I have that one for Chloe. I keep her coat long, if she it for long period it causes knots. Alvin has a Betsy and Barnie which seems like it would be cooler. I already put and order with Crystal for a Betsy and Barnie for Chloe.


----------



## Purple-peep (May 14, 2009)

I have several of this style for Libby. As long as they fit just right, I'm pleased with them. 

Regular harnesses drive me bonkers. She gets very excited and wiggles around so much, the vest style is just easier for us to use.


----------



## ndth (Jan 5, 2009)

I bought one for Sammy to use but one time, after we had came back from our walk, I was standing with the leash while sorting through the mails, he somehow managed to slip out. :blink:. We haven't touched it since.


----------



## LJSquishy (Feb 27, 2008)

I haven't tried this one, but it appears to be a thicker cotton material. Cotton is breathable, of course, but I'm not sure if it would be the best option for REALLY hot weather. Some vest-style ones are more mesh-like I think, and then there are step-ins which don't take up a lot of body space so they would be good for hot weather as well.

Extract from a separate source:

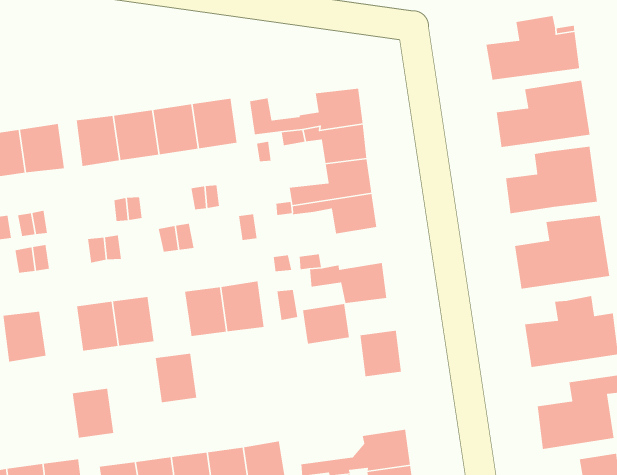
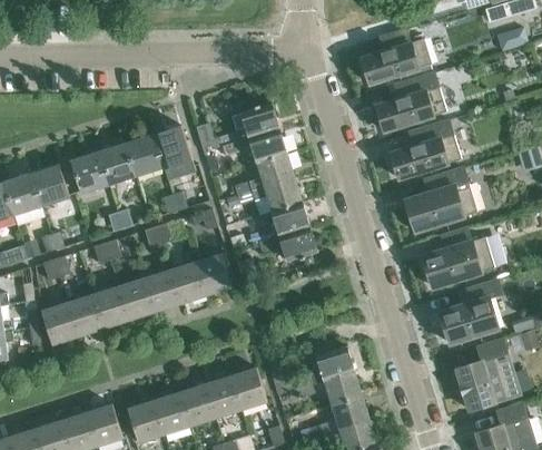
building: [302,303,350,345] -> [273,203,311,237]
building: [360,330,402,377] -> none
building: [155,353,197,403] -> [145,272,180,312]
building: [72,388,114,438] -> [68,295,104,335]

If you want to try an el-cheapo one of these, Walmart carries something identical right now...they have 2 color choices (pink, and I forget the other color...probably light blue?) for around $7. They fasten the same way, etc.


----------



## poochie2 (Jan 14, 2010)

I threw mine out because it does not secures 100%. We almost lost our malt when she kept pulling on the leash and broke free....she ran across the road and we were lucky to catch up with her and pick her up.


----------



## CrystalAndZoe (Jul 11, 2006)

I have that one at my store Nicole. It would be a bit warm on really hot days. You may want to try the Pacific by Puppia. It is the same jacket style but made of breathable mesh.

Mine have used all the styles for the Puppia Harnesses for almost 3 years now and have never once slipped out. The only way they can slip out is either they are in the wrong size, (possibly in between sizes) where the opening around the neck is too big, or if the girth is not adjusted snug enough in the style that slips over the head. I have brought the Bessie and Barnie in for those that are what I call, 'in betweeners'. Or in between sizes. Thought I had finally gotten harnesses to fit every dog regardless of breed, size and shape. Then Miss Callie came along and she's an 'in betweener' for both Puppia and Bessie and Barnie!:blush: Loved FouFou Dog's new mesh version of the Buddy Belt (brought in a few to try) but she's too small for their smallest one. So I'm still searching for her. I'm looking into bringing in some Susan Lanci harnesses, but they are in a price bracket that not everyone would want for an every day harness.


----------



## preciouspups (Apr 13, 2008)

I have that harness for Tucker & Cooper and love it! My two do not pull on their leash, so I have never had a problem with them getting out of it on their own. I do think the material is a little heavy for summer, so I also bought the Pacific Puppia. It is mesh and seems much cooler. We usually go outside mornings or evenings...not the heat of the day.

We got ours through Crystal. She is really good at helping you choose the correct size. We are happy with them! :aktion033:


----------



## Snowbody (Jan 3, 2009)

I have a Puppia harness and love it for Tyler. It fits him just right and while I had trouble with other thinner harnesses this one stays securely on him. As Crystal said, if it fits right it's perfect. I should really also look at a mesh one for the hot weather. I'm also loving the vest I got from her for him. I get so many compliments.:chili:


----------



## revakb2 (Sep 8, 2006)

I have one, and like it. It's not the same pattern, but it is the same style. Bogie's harness is thick, and I don't use it in the summer. I have used it quite a bit, and Bogie has never managed to pull out of it. I think it depends on fit. Unfortunately, it is not very adjustable. You really need to have the right size and a good fit. It's great for Bogie since he is cut short, but would never work for Cassie with her long coat.


----------